Taylor has refused to comment on the case. Congressional staff routinely said the fraud was bank business and referred questions to Blue Ridge President Dwayne Wiseman. Following the sentencing, Taylor press secretary Deborah Potter said Taylor still had no comment, and reviewed a statement by Wiseman: "For a number of years there has been an effort on the part of certain political opponents of Congressman Charles Taylor to slander him and Blue Ridge Savings Bank by indicating that neither he nor the bank or any present officers of the bank had any prior knowledge," Wiseman said in the statement. "This went on for some nine years with the encouragement of the press. We would hope that the settlement of this case would put an end to such speculation."[18] Taylor was never targeted by authorities as having any involvement in helping Martin defraud Blue Ridge Savings Bank, which Taylor owned.[19]
Starting in the mid-1990s, Charles Taylor began financing small businesses in and around Ivanovo, an industrial city of almost 500,000, about 150 miles (240 km) northeast of Moscow. In 2003, Taylor purchased the Commercial Bank of Ivanovo with a Russian partner, Boris Bolshakov, a former KGB colonel and Supreme Soviet deputy,[8] and Bolshakov's wife Marina.[10] Taylor owns 80 percent of the bank as well as Columbus, a Russian investment company.[14]
In December 2005, the Bank of Ivanovo opened a new four-story headquarters, its second office, in the city's downtown. Taylor said at the time that he didn't consider the bank to yet be particularly profitable.[7] In mid-2006, Bolshakov said the bank's hard currency balance was more than $22 million and its loan portfolio was more than $18.6 million.[8]
One of the 2005 participants in the Russian student exchange program told Associated Press that she had a summer work-study internship at the Bank of Ivanovo after she returned to Russia. Taylor's office said that was a mistake because Institute policy forbids participants to work in "any business venture with which Congressman Taylor is associated." The bank has since ended its participation in the work-study program, Taylor's office said.[8]
Bank of Ivanovo had its license revoked on April 5, 2019, by the Central Bank of Russia for regularly breaking anti-money laundering regulations, misrepresenting the size of its provisions and using "schemes" to artificially inflate its capital, according to a central bank statement.[20][21]
In 2000, Jackson County's tax collector asked the U.S. House of Representatives to garnish his wages to collect more than $3,583 in back taxes resulting from a dispute over parcels owned by Transylvania Tree Farms, a Taylor business. The county said that Taylor had failed to file a management plan for his property, despite repeated requests from the county, and so it could not be assessed at a lower rate through a forest land tax deferment. Taylor's attorney disputed the authority of the county to require such a plan.[22]
In May 2006, Champion Cattle and Tree Farm, located in Transylvania County, was issued a notice of violation because rental property of the company had become a "public health nuisance."[23][verification needed]

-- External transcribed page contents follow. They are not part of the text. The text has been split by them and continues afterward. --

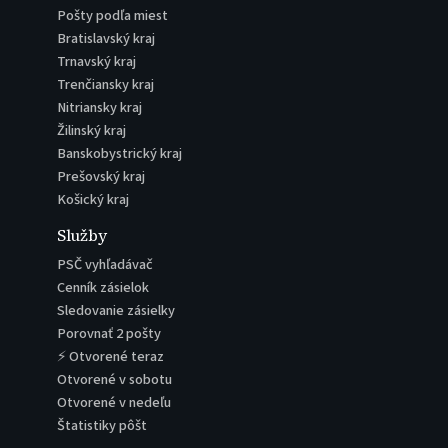
Pošty podľa miest
Bratislavský kraj
Trnavský kraj
Trenčiansky kraj
Nitriansky kraj
Žilinský kraj
Banskobystrický kraj
Prešovský kraj
Košický kraj
Služby
PSČ vyhľadávač
Cenník zásielok
Sledovanie zásielky
Porovnať 2 pošty
⚡ Otvorené teraz
Otvorené v sobotu
Otvorené v nedeľu
Štatistiky pôšt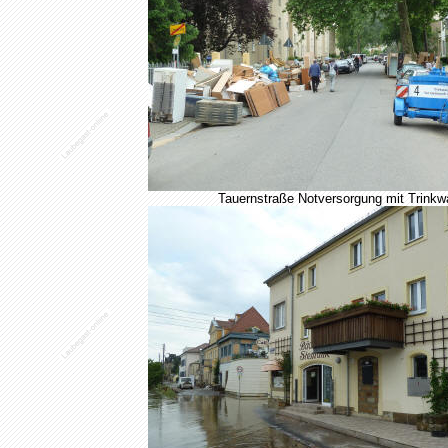
Tauernstraße Notversorgung mit Trinkw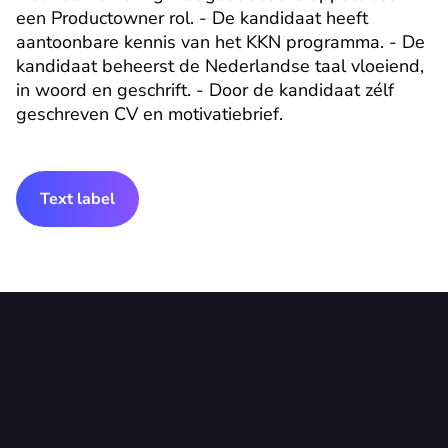
een Productowner rol. - De kandidaat heeft 
aantoonbare kennis van het KKN programma. - De 
kandidaat beheerst de Nederlandse taal vloeiend, 
in woord en geschrift. - Door de kandidaat zélf 
geschreven CV en motivatiebrief.
Text label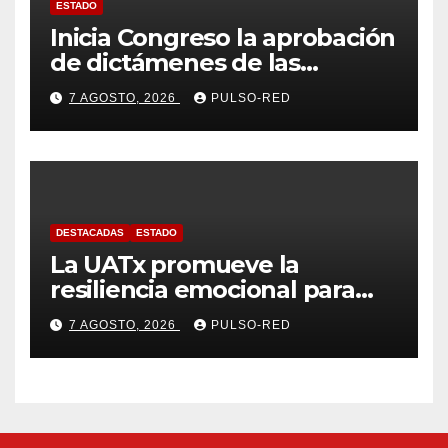
ESTADO
Inicia Congreso la aprobación
de dictámenes de las
cuentas públicas de entes
7 AGOSTO, 2026
PULSO-RED
fiscalizables del ejercicio
fiscal 2025
DESTACADAS
ESTADO
La UATx promueve la
resiliencia emocional para
fortalecer salud y bienestar
7 AGOSTO, 2026
PULSO-RED
de estudiantes y docentes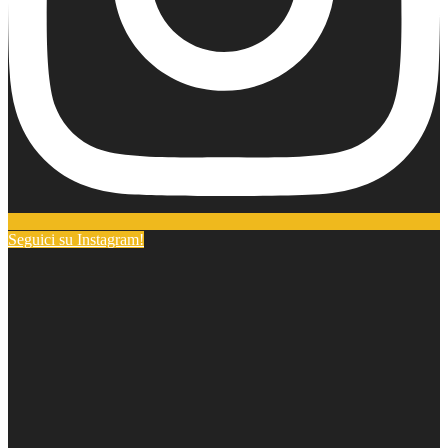
Seguici su Instagram!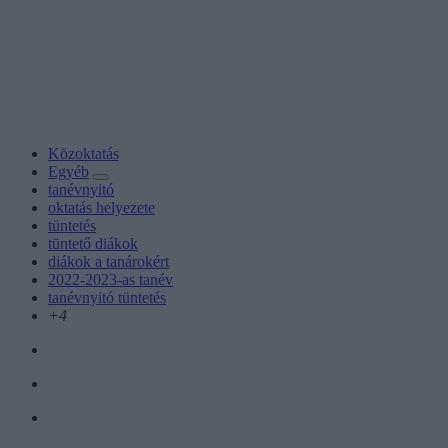
Közoktatás
Egyéb
tanévnyitó
oktatás helyezete
tüntetés
tüntető diákok
diákok a tanárokért
2022-2023-as tanév
tanévnyitó tüntetés
+4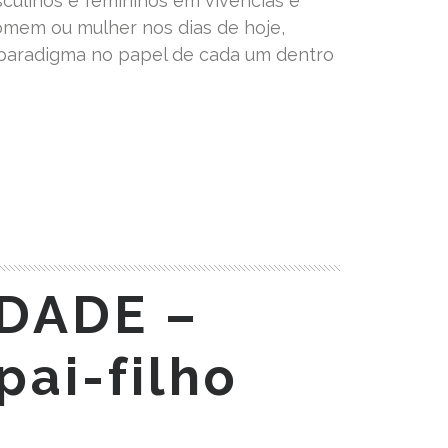
culinos e femininos em vivências e
omem ou mulher nos dias de hoje,
aradigma no papel de cada um dentro
DADE –
pai-filho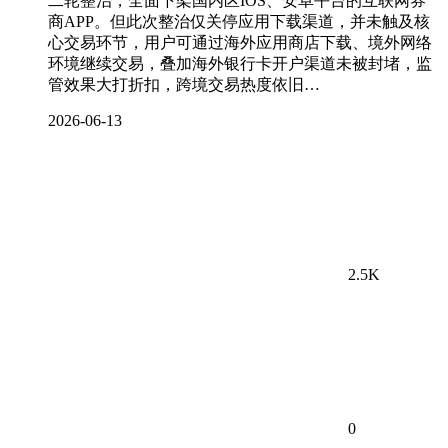
二轮整治，全面下架国内区IOS、安卓平台的互联网券
商APP。但此次整治仅关停应用下载渠道，并未触及核
心交易环节，用户可通过海外应用商店下载、境外网络
环境继续交易，叠加海外银行卡开户渠道未被封堵，监
管效果大打折扣，跨境交易热度依旧…
2026-06-13
2.5K
0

Taylor owned 8,000 acres (32 km2) on the North Carolina side of Sassafras Mountain, the highest point in South Carolina. In June 2010 it was announced he planned to sell the property to the Carolina Mountain Land Conservancy for $33 million. It had a market value of $63 million and the difference was considered a charitable gift for tax purposes.[24] Most of the property was used to create Headwaters State Forest.